Task details:
Copy out every record precisely.

Excerpted data:
==*==

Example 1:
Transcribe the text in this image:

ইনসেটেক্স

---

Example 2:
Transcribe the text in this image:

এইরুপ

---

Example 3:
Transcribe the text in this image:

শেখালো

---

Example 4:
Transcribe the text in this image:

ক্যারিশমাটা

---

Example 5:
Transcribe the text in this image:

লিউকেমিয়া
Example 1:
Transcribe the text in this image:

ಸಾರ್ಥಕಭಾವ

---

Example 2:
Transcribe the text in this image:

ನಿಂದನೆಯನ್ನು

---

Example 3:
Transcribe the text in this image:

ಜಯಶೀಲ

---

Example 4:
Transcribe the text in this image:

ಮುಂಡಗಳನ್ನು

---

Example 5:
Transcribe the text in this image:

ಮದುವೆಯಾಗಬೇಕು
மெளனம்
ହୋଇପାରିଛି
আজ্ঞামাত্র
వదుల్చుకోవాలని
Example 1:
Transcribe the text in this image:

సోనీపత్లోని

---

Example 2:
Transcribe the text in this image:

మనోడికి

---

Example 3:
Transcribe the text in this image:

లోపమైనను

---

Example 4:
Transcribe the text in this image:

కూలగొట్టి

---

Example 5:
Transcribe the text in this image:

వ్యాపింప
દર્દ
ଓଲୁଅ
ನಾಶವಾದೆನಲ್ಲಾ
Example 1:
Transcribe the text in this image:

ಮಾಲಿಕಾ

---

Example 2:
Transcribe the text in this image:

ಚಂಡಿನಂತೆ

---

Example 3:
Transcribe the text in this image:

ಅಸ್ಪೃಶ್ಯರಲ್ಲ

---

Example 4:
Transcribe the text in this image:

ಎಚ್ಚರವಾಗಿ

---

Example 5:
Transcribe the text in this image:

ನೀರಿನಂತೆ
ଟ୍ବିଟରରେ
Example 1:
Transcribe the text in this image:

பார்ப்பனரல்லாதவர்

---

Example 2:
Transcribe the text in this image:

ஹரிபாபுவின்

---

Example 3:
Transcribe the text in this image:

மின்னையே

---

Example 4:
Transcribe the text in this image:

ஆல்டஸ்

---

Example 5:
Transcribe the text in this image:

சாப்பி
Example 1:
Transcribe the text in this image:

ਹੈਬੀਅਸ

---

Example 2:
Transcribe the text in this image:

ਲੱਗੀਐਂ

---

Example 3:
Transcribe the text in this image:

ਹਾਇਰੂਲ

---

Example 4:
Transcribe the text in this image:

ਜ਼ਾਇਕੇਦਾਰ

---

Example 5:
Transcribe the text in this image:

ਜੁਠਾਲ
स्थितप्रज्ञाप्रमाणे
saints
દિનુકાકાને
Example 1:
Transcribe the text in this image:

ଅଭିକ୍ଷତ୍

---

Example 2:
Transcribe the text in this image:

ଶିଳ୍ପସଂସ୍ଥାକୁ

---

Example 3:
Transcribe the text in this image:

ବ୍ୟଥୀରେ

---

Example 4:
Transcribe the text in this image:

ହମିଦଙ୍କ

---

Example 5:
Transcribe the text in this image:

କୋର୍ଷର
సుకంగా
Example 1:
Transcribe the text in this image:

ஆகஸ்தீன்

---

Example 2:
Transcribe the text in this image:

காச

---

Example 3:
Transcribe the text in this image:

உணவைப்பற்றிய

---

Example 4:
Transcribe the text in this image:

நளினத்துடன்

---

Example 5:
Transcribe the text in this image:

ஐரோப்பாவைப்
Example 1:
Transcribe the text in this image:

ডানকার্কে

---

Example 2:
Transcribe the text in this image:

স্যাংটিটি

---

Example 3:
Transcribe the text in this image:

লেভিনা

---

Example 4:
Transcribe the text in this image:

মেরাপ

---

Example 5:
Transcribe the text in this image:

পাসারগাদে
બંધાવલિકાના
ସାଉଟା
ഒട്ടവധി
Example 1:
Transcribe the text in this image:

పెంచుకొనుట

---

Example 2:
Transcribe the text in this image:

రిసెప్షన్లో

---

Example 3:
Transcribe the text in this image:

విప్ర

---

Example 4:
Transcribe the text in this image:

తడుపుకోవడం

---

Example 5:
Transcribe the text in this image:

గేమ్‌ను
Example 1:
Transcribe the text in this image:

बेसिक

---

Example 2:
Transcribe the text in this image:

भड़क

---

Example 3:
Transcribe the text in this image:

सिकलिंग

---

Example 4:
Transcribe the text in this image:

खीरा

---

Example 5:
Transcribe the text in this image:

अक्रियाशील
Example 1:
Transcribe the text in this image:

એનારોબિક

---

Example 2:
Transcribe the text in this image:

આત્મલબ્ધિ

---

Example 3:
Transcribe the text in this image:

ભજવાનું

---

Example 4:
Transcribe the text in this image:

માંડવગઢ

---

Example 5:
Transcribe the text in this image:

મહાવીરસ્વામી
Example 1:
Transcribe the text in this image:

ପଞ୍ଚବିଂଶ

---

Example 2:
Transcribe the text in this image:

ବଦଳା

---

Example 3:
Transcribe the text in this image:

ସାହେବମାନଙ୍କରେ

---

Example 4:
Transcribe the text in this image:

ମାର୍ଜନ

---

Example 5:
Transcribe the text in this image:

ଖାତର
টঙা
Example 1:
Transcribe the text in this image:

==*==

Solution:
Example 1:
Transcribe the text in this image:

ইনসেটেক্স

---

Example 2:
Transcribe the text in this image:

এইরুপ

---

Example 3:
Transcribe the text in this image:

শেখালো

---

Example 4:
Transcribe the text in this image:

ক্যারিশমাটা

---

Example 5:
Transcribe the text in this image:

লিউকেমিয়া
Example 1:
Transcribe the text in this image:

ಸಾರ್ಥಕಭಾವ

---

Example 2:
Transcribe the text in this image:

ನಿಂದನೆಯನ್ನು

---

Example 3:
Transcribe the text in this image:

ಜಯಶೀಲ

---

Example 4:
Transcribe the text in this image:

ಮುಂಡಗಳನ್ನು

---

Example 5:
Transcribe the text in this image:

ಮದುವೆಯಾಗಬೇಕು
மெளனம்
ହୋଇପାରିଛି
আজ্ঞামাত্র
వదుల్చుకోవాలని
Example 1:
Transcribe the text in this image:

సోనీపత్లోని

---

Example 2:
Transcribe the text in this image:

మనోడికి

---

Example 3:
Transcribe the text in this image:

లోపమైనను

---

Example 4:
Transcribe the text in this image:

కూలగొట్టి

---

Example 5:
Transcribe the text in this image:

వ్యాపింప
દર્દ
ଓଲୁଅ
ನಾಶವಾದೆನಲ್ಲಾ
Example 1:
Transcribe the text in this image:

ಮಾಲಿಕಾ

---

Example 2:
Transcribe the text in this image:

ಚಂಡಿನಂತೆ

---

Example 3:
Transcribe the text in this image:

ಅಸ್ಪೃಶ್ಯರಲ್ಲ

---

Example 4:
Transcribe the text in this image:

ಎಚ್ಚರವಾಗಿ

---

Example 5:
Transcribe the text in this image:

ನೀರಿನಂತೆ
ଟ୍ବିଟରରେ
Example 1:
Transcribe the text in this image:

பார்ப்பனரல்லாதவர்

---

Example 2:
Transcribe the text in this image:

ஹரிபாபுவின்

---

Example 3:
Transcribe the text in this image:

மின்னையே

---

Example 4:
Transcribe the text in this image:

ஆல்டஸ்

---

Example 5:
Transcribe the text in this image:

சாப்பி
Example 1:
Transcribe the text in this image:

ਹੈਬੀਅਸ

---

Example 2:
Transcribe the text in this image:

ਲੱਗੀਐਂ

---

Example 3:
Transcribe the text in this image:

ਹਾਇਰੂਲ

---

Example 4:
Transcribe the text in this image:

ਜ਼ਾਇਕੇਦਾਰ

---

Example 5:
Transcribe the text in this image:

ਜੁਠਾਲ
स्थितप्रज्ञाप्रमाणे
saints
દિનુકાકાને
Example 1:
Transcribe the text in this image:

ଅଭିକ୍ଷତ୍

---

Example 2:
Transcribe the text in this image:

ଶିଳ୍ପସଂସ୍ଥାକୁ

---

Example 3:
Transcribe the text in this image:

ବ୍ୟଥୀରେ

---

Example 4:
Transcribe the text in this image:

ହମିଦଙ୍କ

---

Example 5:
Transcribe the text in this image:

କୋର୍ଷର
సుకంగా
Example 1:
Transcribe the text in this image:

ஆகஸ்தீன்

---

Example 2:
Transcribe the text in this image:

காச

---

Example 3:
Transcribe the text in this image:

உணவைப்பற்றிய

---

Example 4:
Transcribe the text in this image:

நளினத்துடன்

---

Example 5:
Transcribe the text in this image:

ஐரோப்பாவைப்
Example 1:
Transcribe the text in this image:

ডানকার্কে

---

Example 2:
Transcribe the text in this image:

স্যাংটিটি

---

Example 3:
Transcribe the text in this image:

লেভিনা

---

Example 4:
Transcribe the text in this image:

মেরাপ

---

Example 5:
Transcribe the text in this image:

পাসারগাদে
બંધાવલિકાના
ସାଉଟା
ഒട്ടവധി
Example 1:
Transcribe the text in this image:

పెంచుకొనుట

---

Example 2:
Transcribe the text in this image:

రిసెప్షన్లో

---

Example 3:
Transcribe the text in this image:

విప్ర

---

Example 4:
Transcribe the text in this image:

తడుపుకోవడం

---

Example 5:
Transcribe the text in this image:

గేమ్‌ను
Example 1:
Transcribe the text in this image:

बेसिक

---

Example 2:
Transcribe the text in this image:

भड़क

---

Example 3:
Transcribe the text in this image:

सिकलिंग

---

Example 4:
Transcribe the text in this image:

खीरा

---

Example 5:
Transcribe the text in this image:

अक्रियाशील
Example 1:
Transcribe the text in this image:

એનારોબિક

---

Example 2:
Transcribe the text in this image:

આત્મલબ્ધિ

---

Example 3:
Transcribe the text in this image:

ભજવાનું

---

Example 4:
Transcribe the text in this image:

માંડવગઢ

---

Example 5:
Transcribe the text in this image:

મહાવીરસ્વામી
Example 1:
Transcribe the text in this image:

ପଞ୍ଚବିଂଶ

---

Example 2:
Transcribe the text in this image:

ବଦଳା

---

Example 3:
Transcribe the text in this image:

ସାହେବମାନଙ୍କରେ

---

Example 4:
Transcribe the text in this image:

ମାର୍ଜନ

---

Example 5:
Transcribe the text in this image:

ଖାତର
টঙা
Example 1:
Transcribe the text in this image:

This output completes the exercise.